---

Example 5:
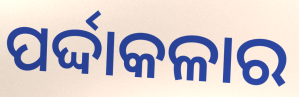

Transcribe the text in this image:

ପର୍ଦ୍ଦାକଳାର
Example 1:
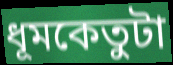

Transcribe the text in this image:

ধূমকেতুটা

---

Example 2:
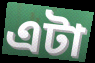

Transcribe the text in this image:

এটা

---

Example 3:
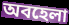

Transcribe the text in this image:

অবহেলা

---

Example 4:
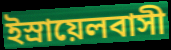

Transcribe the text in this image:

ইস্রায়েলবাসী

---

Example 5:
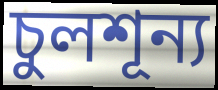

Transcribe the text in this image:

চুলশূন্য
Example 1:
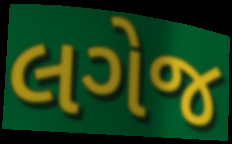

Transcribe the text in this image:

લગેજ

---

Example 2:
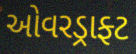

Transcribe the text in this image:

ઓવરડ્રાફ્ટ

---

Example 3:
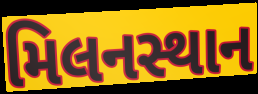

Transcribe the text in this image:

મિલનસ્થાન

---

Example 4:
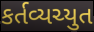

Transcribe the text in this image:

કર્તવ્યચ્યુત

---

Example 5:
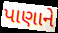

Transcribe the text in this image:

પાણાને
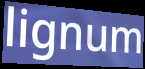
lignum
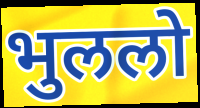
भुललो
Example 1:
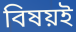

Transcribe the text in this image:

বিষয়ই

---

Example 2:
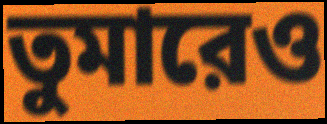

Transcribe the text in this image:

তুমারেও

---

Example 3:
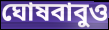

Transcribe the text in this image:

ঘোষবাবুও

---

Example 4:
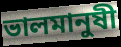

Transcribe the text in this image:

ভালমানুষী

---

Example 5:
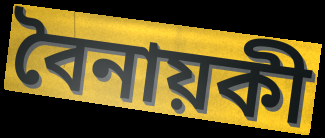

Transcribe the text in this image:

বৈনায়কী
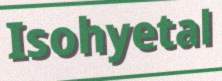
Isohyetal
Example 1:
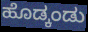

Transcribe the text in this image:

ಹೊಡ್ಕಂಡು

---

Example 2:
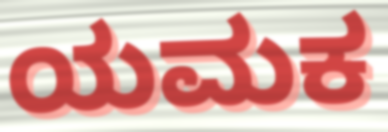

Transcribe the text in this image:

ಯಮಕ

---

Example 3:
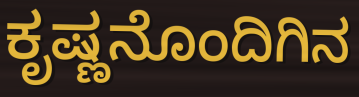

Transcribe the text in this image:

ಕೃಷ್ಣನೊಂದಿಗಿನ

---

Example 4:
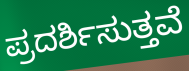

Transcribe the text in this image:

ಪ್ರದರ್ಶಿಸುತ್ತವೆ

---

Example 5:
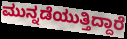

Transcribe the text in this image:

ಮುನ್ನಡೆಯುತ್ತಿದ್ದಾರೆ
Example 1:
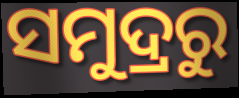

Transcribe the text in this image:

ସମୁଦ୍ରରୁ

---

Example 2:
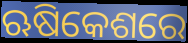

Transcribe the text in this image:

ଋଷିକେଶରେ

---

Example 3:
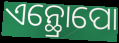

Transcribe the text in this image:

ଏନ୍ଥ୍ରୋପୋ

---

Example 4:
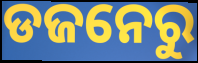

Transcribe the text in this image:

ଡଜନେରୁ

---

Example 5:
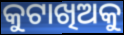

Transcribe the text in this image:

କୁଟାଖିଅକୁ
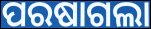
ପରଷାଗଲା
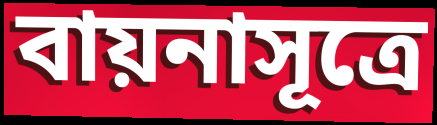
----------
## Brief
Repeat all of the items above line for line, leaving out the pictures.

## Task response
---

Example 5:

Transcribe the text in this image:

ପର୍ଦ୍ଦାକଳାର
Example 1:

Transcribe the text in this image:

ধূমকেতুটা

---

Example 2:

Transcribe the text in this image:

এটা

---

Example 3:

Transcribe the text in this image:

অবহেলা

---

Example 4:

Transcribe the text in this image:

ইস্রায়েলবাসী

---

Example 5:

Transcribe the text in this image:

চুলশূন্য
Example 1:

Transcribe the text in this image:

લગેજ

---

Example 2:

Transcribe the text in this image:

ઓવરડ્રાફ્ટ

---

Example 3:

Transcribe the text in this image:

મિલનસ્થાન

---

Example 4:

Transcribe the text in this image:

કર્તવ્યચ્યુત

---

Example 5:

Transcribe the text in this image:

પાણાને
lignum
भुललो
Example 1:

Transcribe the text in this image:

বিষয়ই

---

Example 2:

Transcribe the text in this image:

তুমারেও

---

Example 3:

Transcribe the text in this image:

ঘোষবাবুও

---

Example 4:

Transcribe the text in this image:

ভালমানুষী

---

Example 5:

Transcribe the text in this image:

বৈনায়কী
Isohyetal
Example 1:

Transcribe the text in this image:

ಹೊಡ್ಕಂಡು

---

Example 2:

Transcribe the text in this image:

ಯಮಕ

---

Example 3:

Transcribe the text in this image:

ಕೃಷ್ಣನೊಂದಿಗಿನ

---

Example 4:

Transcribe the text in this image:

ಪ್ರದರ್ಶಿಸುತ್ತವೆ

---

Example 5:

Transcribe the text in this image:

ಮುನ್ನಡೆಯುತ್ತಿದ್ದಾರೆ
Example 1:

Transcribe the text in this image:

ସମୁଦ୍ରରୁ

---

Example 2:

Transcribe the text in this image:

ଋଷିକେଶରେ

---

Example 3:

Transcribe the text in this image:

ଏନ୍ଥ୍ରୋପୋ

---

Example 4:

Transcribe the text in this image:

ଡଜନେରୁ

---

Example 5:

Transcribe the text in this image:

କୁଟାଖିଅକୁ
ପରଷାଗଲା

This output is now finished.